PROVIDED INFORMATION:
──────────────────────────────
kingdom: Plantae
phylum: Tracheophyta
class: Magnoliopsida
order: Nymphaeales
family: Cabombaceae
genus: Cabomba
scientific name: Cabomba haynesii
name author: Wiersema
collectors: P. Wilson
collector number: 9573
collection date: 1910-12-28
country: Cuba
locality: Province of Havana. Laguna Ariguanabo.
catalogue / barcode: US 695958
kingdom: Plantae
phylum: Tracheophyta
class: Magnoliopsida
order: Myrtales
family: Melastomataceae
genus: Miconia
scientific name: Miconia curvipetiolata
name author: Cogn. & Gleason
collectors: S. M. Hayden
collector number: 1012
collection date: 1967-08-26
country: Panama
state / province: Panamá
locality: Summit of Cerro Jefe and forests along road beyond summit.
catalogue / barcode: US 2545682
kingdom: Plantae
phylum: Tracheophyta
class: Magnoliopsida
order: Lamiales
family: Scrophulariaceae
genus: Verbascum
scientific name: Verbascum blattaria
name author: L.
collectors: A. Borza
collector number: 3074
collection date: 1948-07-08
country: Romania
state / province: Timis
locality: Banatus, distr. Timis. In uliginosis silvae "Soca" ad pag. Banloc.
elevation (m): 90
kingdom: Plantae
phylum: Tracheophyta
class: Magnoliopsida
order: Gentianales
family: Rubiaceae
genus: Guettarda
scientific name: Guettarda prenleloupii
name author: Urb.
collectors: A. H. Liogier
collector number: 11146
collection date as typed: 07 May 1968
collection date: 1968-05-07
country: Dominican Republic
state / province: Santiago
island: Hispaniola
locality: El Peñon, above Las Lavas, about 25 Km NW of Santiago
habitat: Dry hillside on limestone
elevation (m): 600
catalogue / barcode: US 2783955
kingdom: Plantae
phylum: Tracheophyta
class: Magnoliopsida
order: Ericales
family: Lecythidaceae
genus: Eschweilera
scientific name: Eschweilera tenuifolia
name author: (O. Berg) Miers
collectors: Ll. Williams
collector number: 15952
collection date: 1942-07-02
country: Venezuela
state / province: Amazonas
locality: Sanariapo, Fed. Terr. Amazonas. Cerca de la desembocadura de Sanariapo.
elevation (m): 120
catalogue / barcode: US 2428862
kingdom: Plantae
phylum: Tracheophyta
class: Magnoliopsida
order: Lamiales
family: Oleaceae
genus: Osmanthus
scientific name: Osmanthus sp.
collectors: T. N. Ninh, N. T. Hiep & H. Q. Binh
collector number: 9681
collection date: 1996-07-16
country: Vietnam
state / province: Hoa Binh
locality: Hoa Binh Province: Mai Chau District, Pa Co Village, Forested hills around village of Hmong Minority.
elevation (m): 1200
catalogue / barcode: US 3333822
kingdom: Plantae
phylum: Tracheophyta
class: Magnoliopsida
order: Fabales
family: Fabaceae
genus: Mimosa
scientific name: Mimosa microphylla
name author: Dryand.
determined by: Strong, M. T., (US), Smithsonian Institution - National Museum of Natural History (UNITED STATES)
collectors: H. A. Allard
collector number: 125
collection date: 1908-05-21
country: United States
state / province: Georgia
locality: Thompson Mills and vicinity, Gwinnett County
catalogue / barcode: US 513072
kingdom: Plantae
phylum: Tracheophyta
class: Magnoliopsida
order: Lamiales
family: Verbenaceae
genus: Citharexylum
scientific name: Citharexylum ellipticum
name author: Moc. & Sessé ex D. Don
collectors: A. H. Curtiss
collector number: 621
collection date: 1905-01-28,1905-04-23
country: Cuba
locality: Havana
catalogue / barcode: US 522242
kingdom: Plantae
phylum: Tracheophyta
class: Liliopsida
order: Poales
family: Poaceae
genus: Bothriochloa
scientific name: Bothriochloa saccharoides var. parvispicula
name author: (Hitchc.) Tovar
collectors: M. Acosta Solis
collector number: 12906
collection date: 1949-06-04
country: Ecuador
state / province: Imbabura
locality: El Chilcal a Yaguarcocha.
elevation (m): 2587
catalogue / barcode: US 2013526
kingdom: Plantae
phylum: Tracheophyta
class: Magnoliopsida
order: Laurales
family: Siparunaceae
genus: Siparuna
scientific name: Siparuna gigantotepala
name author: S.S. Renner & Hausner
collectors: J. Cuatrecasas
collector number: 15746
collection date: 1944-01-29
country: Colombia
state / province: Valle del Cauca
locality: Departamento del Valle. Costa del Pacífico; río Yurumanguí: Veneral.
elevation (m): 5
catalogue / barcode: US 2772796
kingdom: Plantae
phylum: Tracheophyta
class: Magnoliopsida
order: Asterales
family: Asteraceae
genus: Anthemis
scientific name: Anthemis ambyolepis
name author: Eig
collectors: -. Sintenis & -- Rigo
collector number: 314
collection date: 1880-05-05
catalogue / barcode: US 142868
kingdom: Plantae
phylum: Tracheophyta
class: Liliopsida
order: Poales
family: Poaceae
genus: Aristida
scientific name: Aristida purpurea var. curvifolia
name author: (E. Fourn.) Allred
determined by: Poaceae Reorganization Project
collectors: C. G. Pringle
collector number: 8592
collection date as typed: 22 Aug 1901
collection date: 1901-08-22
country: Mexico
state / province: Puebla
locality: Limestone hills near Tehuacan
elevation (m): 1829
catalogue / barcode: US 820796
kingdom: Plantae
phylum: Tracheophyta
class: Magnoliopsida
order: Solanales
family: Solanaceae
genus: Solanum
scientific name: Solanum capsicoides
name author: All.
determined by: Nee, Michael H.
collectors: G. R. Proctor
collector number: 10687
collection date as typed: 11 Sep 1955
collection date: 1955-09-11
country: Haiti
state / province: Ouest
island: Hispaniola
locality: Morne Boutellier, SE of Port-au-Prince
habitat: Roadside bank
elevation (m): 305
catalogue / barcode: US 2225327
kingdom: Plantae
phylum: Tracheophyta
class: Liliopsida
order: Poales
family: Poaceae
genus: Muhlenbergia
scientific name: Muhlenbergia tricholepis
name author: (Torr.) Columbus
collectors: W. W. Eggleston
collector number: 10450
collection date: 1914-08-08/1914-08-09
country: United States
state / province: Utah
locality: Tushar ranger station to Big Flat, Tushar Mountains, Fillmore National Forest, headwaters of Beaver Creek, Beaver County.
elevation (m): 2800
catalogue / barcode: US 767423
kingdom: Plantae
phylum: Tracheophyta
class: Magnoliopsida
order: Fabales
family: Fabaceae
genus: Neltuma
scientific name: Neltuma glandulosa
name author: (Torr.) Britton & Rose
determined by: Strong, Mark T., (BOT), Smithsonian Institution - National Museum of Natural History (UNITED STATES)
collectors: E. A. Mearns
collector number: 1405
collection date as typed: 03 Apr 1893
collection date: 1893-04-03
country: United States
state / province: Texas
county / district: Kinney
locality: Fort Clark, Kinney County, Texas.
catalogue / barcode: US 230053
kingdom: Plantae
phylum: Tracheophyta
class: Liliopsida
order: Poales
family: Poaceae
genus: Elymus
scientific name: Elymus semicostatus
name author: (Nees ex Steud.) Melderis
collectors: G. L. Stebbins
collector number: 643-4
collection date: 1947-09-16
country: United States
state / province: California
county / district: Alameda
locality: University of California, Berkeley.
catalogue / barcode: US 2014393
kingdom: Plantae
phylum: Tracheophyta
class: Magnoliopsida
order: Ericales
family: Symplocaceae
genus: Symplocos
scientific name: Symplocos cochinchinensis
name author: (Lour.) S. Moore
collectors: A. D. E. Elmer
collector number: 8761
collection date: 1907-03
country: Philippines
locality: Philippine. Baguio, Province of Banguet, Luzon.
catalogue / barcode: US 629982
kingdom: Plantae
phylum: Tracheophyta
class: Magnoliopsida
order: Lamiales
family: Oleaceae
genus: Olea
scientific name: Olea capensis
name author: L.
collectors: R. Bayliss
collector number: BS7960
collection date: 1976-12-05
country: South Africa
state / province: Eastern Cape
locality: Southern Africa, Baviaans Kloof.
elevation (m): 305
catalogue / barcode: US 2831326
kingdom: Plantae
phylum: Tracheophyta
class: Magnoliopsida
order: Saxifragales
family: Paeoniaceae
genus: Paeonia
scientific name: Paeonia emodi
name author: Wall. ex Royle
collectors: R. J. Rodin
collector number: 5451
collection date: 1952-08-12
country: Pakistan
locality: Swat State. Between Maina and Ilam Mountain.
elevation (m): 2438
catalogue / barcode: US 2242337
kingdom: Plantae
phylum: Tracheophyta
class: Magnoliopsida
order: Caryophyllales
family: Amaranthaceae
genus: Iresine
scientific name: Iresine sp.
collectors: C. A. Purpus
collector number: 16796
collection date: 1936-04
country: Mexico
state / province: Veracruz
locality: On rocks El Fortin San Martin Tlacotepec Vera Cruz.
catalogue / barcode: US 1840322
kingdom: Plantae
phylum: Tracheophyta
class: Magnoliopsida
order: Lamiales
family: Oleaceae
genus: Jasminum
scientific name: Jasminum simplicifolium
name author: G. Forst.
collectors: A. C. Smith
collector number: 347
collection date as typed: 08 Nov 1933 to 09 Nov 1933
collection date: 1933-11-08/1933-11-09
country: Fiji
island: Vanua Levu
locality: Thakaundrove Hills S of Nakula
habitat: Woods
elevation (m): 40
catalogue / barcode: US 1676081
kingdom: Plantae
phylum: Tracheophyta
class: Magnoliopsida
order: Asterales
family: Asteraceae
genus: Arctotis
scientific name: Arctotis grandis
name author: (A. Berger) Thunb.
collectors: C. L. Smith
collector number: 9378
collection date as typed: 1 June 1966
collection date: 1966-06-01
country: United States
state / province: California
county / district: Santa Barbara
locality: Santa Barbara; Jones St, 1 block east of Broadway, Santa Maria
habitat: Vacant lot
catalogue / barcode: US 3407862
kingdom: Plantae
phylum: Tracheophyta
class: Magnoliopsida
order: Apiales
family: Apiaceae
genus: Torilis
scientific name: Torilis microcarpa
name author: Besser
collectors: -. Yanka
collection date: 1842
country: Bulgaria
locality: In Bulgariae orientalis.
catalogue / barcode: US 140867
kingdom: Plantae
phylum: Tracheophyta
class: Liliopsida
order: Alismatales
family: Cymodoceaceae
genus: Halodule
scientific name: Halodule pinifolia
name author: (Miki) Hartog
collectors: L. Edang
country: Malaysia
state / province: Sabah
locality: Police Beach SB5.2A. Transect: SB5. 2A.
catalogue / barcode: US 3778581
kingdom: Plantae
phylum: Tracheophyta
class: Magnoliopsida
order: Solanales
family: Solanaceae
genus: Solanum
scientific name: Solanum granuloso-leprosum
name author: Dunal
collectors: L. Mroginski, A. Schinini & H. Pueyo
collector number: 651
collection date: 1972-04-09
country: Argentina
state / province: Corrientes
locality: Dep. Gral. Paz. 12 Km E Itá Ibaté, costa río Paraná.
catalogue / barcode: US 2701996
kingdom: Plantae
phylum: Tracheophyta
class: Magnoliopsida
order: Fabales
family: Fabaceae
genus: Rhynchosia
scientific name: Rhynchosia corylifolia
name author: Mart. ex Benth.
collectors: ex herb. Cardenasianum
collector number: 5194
──────────────────────────────
WRITTEN PROBLEM: Convert the lines from the one containing "habitat: Vacant lot" through the last line of the items, both included, into a numbered list, omitting any blank lines.

SOLUTION BELOW:
1. habitat: Vacant lot
2. catalogue / barcode: US 3407862
3. kingdom: Plantae
4. phylum: Tracheophyta
5. class: Magnoliopsida
6. order: Apiales
7. family: Apiaceae
8. genus: Torilis
9. scientific name: Torilis microcarpa
10. name author: Besser
11. collectors: -. Yanka
12. collection date: 1842
13. country: Bulgaria
14. locality: In Bulgariae orientalis.
15. catalogue / barcode: US 140867
16. kingdom: Plantae
17. phylum: Tracheophyta
18. class: Liliopsida
19. order: Alismatales
20. family: Cymodoceaceae
21. genus: Halodule
22. scientific name: Halodule pinifolia
23. name author: (Miki) Hartog
24. collectors: L. Edang
25. country: Malaysia
26. state / province: Sabah
27. locality: Police Beach SB5.2A. Transect: SB5. 2A.
28. catalogue / barcode: US 3778581
29. kingdom: Plantae
30. phylum: Tracheophyta
31. class: Magnoliopsida
32. order: Solanales
33. family: Solanaceae
34. genus: Solanum
35. scientific name: Solanum granuloso-leprosum
36. name author: Dunal
37. collectors: L. Mroginski, A. Schinini & H. Pueyo
38. collector number: 651
39. collection date: 1972-04-09
40. country: Argentina
41. state / province: Corrientes
42. locality: Dep. Gral. Paz. 12 Km E Itá Ibaté, costa río Paraná.
43. catalogue / barcode: US 2701996
44. kingdom: Plantae
45. phylum: Tracheophyta
46. class: Magnoliopsida
47. order: Fabales
48. family: Fabaceae
49. genus: Rhynchosia
50. scientific name: Rhynchosia corylifolia
51. name author: Mart. ex Benth.
52. collectors: ex herb. Cardenasianum
53. collector number: 5194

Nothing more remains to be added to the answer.